[Start of Attachment]

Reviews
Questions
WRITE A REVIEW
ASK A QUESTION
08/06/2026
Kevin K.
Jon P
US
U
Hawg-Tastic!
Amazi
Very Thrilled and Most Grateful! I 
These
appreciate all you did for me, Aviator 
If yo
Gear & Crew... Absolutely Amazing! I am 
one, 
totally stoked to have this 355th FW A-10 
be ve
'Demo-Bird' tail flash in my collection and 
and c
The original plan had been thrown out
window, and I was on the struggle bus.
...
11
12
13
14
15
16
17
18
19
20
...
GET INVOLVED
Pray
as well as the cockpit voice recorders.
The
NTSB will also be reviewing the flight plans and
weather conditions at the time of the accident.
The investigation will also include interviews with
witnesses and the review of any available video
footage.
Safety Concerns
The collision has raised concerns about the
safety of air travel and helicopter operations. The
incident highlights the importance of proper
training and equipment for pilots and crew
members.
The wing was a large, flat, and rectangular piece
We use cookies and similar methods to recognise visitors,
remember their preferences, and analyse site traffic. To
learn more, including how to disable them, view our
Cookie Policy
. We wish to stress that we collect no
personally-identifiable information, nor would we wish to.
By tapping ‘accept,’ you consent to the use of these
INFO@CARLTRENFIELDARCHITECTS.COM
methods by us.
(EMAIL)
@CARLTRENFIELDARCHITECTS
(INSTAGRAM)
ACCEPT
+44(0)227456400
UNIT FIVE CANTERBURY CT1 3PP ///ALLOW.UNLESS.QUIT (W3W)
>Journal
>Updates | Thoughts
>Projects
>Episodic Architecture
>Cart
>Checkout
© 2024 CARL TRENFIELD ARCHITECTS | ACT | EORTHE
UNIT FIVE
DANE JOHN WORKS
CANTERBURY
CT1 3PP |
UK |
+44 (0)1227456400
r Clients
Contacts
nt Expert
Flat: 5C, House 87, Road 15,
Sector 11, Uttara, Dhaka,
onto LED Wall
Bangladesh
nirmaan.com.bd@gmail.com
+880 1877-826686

[End of Attachment]

__What you need to do__. Lay out all of the lines above as a numbered list, omitting any blank ones.

__Exercise result__.
1. Reviews
2. Questions
3. WRITE A REVIEW
4. ASK A QUESTION
5. 08/06/2026
6. Kevin K.
7. Jon P
8. US
9. U
10. Hawg-Tastic!
11. Amazi
12. Very Thrilled and Most Grateful! I 
13. These
14. appreciate all you did for me, Aviator 
15. If yo
16. Gear & Crew... Absolutely Amazing! I am 
17. one, 
18. totally stoked to have this 355th FW A-10 
19. be ve
20. 'Demo-Bird' tail flash in my collection and 
21. and c
22. The original plan had been thrown out
23. window, and I was on the struggle bus.
24. ...
25. 11
26. 12
27. 13
28. 14
29. 15
30. 16
31. 17
32. 18
33. 19
34. 20
35. ...
36. GET INVOLVED
37. Pray
38. as well as the cockpit voice recorders.
39. The
40. NTSB will also be reviewing the flight plans and
41. weather conditions at the time of the accident.
42. The investigation will also include interviews with
43. witnesses and the review of any available video
44. footage.
45. Safety Concerns
46. The collision has raised concerns about the
47. safety of air travel and helicopter operations. The
48. incident highlights the importance of proper
49. training and equipment for pilots and crew
50. members.
51. The wing was a large, flat, and rectangular piece
52. We use cookies and similar methods to recognise visitors,
53. remember their preferences, and analyse site traffic. To
54. learn more, including how to disable them, view our
55. Cookie Policy
56. . We wish to stress that we collect no
57. personally-identifiable information, nor would we wish to.
58. By tapping ‘accept,’ you consent to the use of these
59. INFO@CARLTRENFIELDARCHITECTS.COM
60. methods by us.
61. (EMAIL)
62. @CARLTRENFIELDARCHITECTS
63. (INSTAGRAM)
64. ACCEPT
65. +44(0)227456400
66. UNIT FIVE CANTERBURY CT1 3PP ///ALLOW.UNLESS.QUIT (W3W)
67. >Journal
68. >Updates | Thoughts
69. >Projects
70. >Episodic Architecture
71. >Cart
72. >Checkout
73. © 2024 CARL TRENFIELD ARCHITECTS | ACT | EORTHE
74. UNIT FIVE
75. DANE JOHN WORKS
76. CANTERBURY
77. CT1 3PP |
78. UK |
79. +44 (0)1227456400
80. r Clients
81. Contacts
82. nt Expert
83. Flat: 5C, House 87, Road 15,
84. Sector 11, Uttara, Dhaka,
85. onto LED Wall
86. Bangladesh
87. nirmaan.com.bd@gmail.com
88. +880 1877-826686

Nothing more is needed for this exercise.